» Exercise description
Please copy out each line of the listing that contains the word "Karolinska".

⟨

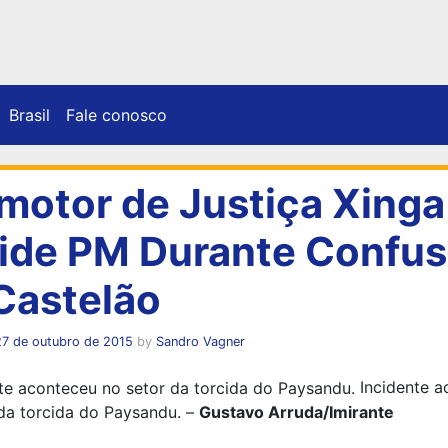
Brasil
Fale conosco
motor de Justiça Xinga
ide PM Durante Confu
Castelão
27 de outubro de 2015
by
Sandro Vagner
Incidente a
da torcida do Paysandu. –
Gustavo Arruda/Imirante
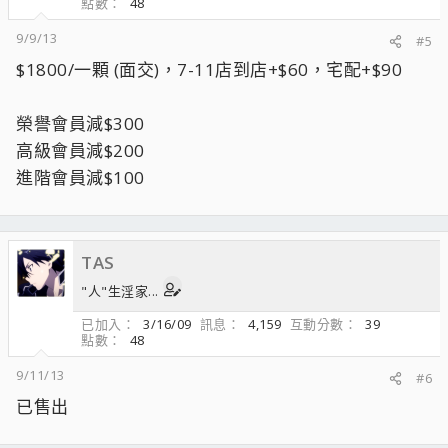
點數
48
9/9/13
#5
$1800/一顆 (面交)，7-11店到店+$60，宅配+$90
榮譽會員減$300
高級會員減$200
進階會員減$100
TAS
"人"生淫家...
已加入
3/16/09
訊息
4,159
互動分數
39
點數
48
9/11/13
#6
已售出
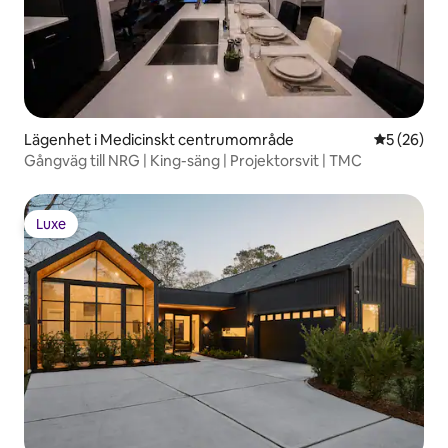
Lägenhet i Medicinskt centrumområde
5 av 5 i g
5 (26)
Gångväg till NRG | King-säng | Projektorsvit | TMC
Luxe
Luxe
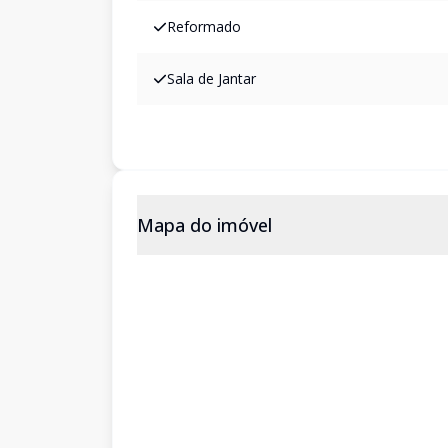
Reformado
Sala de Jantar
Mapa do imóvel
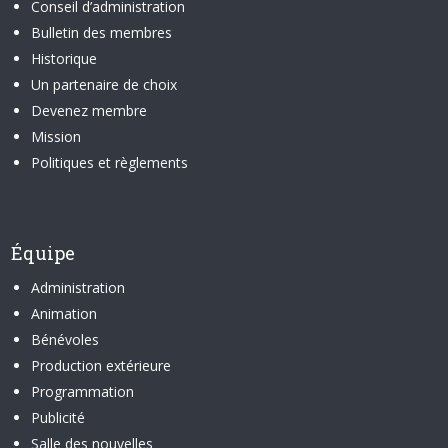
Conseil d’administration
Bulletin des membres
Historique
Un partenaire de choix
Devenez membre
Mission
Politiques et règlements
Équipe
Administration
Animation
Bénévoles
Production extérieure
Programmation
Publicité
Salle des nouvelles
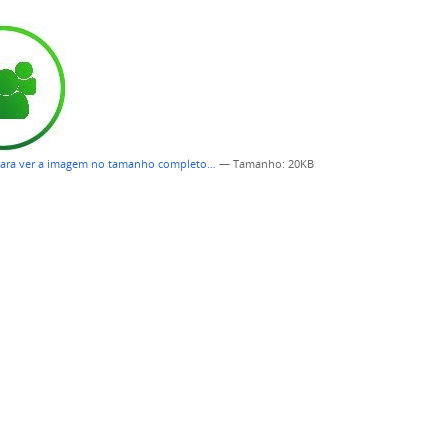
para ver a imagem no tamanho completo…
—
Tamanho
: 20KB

⟩
⟨

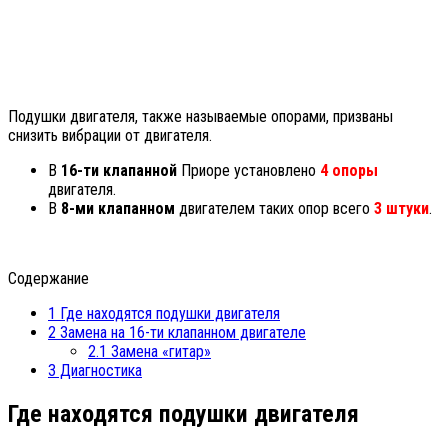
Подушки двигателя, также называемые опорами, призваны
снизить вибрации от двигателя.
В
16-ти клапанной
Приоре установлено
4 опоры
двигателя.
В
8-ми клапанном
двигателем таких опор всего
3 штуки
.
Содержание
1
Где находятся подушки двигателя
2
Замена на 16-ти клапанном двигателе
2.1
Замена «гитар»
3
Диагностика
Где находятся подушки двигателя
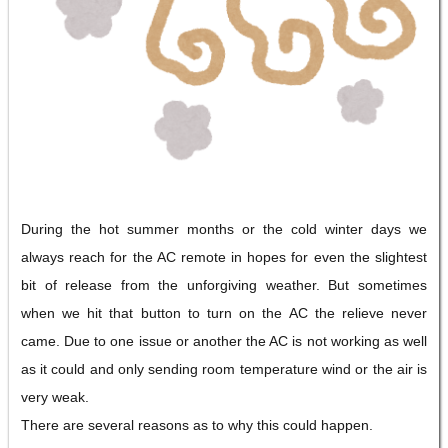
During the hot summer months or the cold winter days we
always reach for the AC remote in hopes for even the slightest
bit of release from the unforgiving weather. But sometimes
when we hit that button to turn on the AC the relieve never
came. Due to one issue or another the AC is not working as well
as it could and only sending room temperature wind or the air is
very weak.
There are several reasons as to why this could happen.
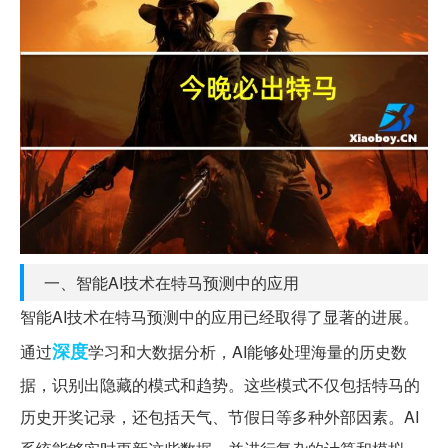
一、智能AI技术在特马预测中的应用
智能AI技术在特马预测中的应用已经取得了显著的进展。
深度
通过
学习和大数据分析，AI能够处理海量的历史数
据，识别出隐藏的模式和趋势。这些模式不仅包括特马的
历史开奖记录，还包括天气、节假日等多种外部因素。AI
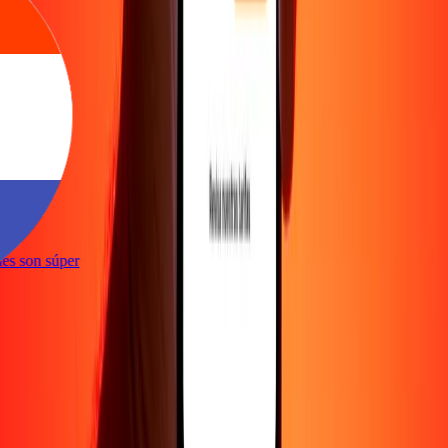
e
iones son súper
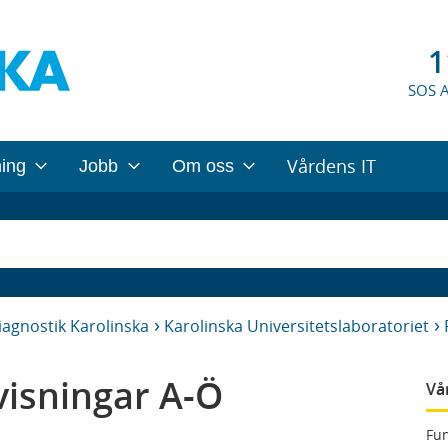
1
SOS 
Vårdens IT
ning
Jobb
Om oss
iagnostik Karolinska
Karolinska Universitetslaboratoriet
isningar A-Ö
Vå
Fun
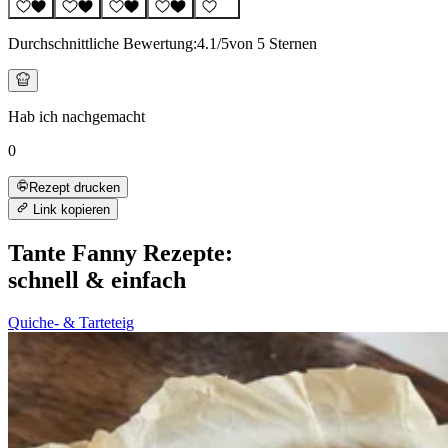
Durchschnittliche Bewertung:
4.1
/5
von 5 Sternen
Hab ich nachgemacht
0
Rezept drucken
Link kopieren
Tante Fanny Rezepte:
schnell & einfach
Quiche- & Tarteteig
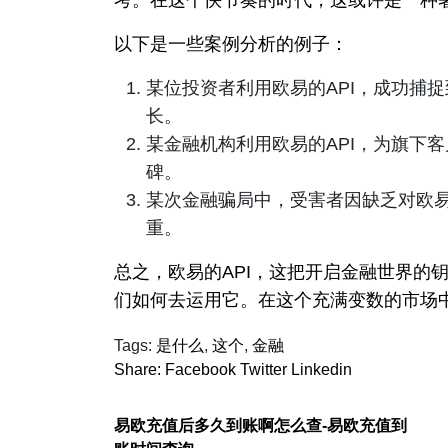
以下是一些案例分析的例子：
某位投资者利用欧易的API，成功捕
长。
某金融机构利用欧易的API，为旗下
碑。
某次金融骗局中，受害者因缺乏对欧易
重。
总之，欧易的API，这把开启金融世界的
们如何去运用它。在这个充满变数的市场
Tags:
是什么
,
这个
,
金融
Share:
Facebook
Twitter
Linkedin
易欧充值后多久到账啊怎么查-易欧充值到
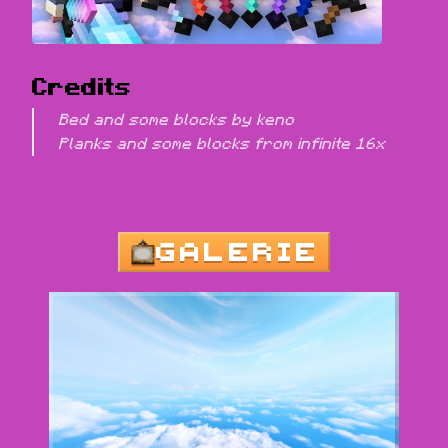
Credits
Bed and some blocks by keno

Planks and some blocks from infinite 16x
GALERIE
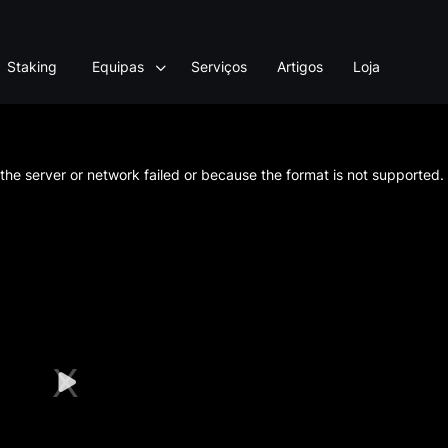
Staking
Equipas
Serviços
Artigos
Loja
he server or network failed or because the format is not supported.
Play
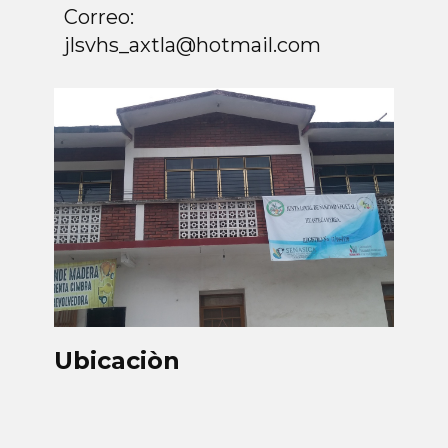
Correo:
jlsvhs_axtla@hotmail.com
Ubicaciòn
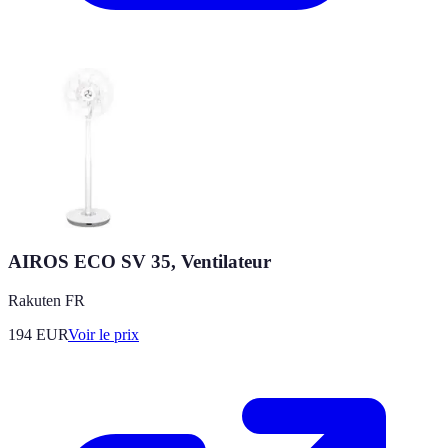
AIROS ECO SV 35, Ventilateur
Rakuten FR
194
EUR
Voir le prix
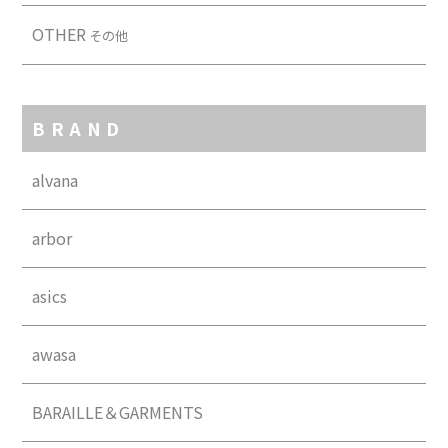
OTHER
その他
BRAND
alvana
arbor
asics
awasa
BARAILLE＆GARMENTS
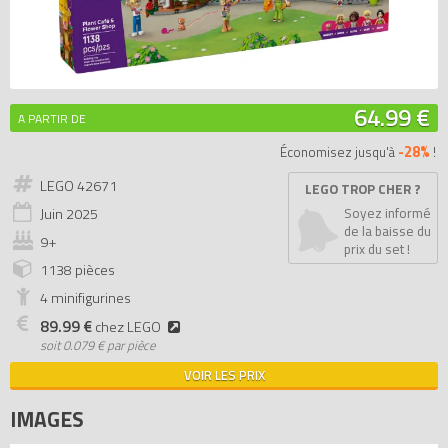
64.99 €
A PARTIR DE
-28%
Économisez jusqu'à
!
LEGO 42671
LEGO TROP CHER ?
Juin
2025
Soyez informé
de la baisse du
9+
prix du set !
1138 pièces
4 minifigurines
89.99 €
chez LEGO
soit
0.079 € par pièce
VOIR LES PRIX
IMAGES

⟩
⟨

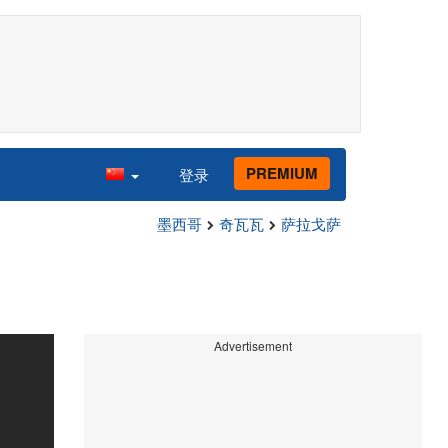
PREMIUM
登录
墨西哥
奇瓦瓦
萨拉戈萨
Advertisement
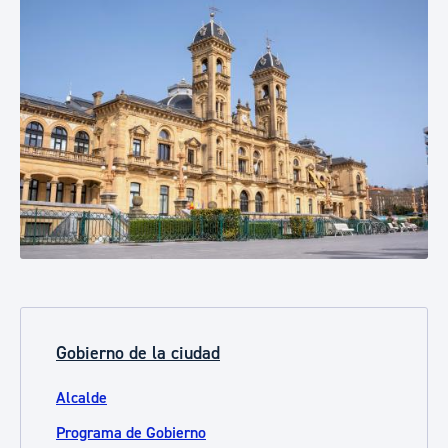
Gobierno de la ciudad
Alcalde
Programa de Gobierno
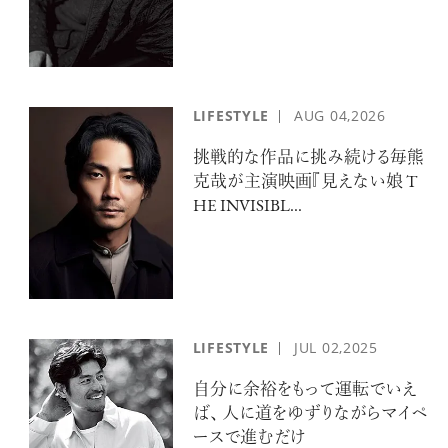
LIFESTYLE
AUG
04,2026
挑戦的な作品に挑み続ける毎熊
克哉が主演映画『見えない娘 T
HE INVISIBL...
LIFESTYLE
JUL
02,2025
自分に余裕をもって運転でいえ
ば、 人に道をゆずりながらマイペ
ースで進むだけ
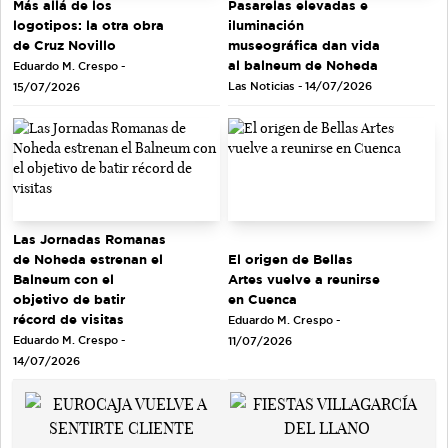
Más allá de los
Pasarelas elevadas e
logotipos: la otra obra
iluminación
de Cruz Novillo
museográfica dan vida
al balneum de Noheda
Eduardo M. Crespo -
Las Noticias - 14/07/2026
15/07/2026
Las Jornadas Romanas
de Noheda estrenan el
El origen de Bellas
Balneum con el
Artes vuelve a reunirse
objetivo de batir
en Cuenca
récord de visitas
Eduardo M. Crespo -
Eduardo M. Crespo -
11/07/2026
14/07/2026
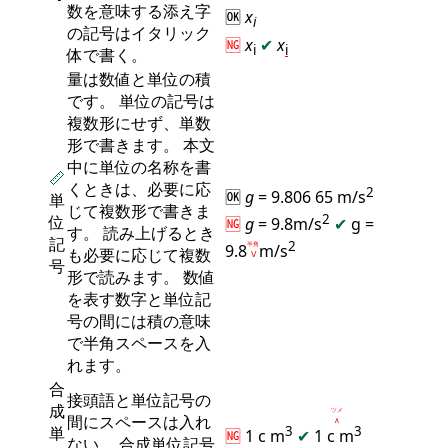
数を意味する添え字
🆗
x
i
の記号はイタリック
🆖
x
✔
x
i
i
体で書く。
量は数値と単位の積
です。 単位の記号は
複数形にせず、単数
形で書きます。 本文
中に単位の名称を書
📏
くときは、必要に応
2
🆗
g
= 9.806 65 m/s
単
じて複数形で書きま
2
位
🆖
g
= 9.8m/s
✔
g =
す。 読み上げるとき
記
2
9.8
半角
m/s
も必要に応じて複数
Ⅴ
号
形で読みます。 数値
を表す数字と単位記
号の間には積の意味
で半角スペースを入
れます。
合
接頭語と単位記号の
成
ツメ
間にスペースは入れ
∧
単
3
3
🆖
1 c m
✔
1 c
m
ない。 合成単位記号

⟩

» Output of the exercise
iagnostik Karolinska
Karolinska Universitetslaboratoriet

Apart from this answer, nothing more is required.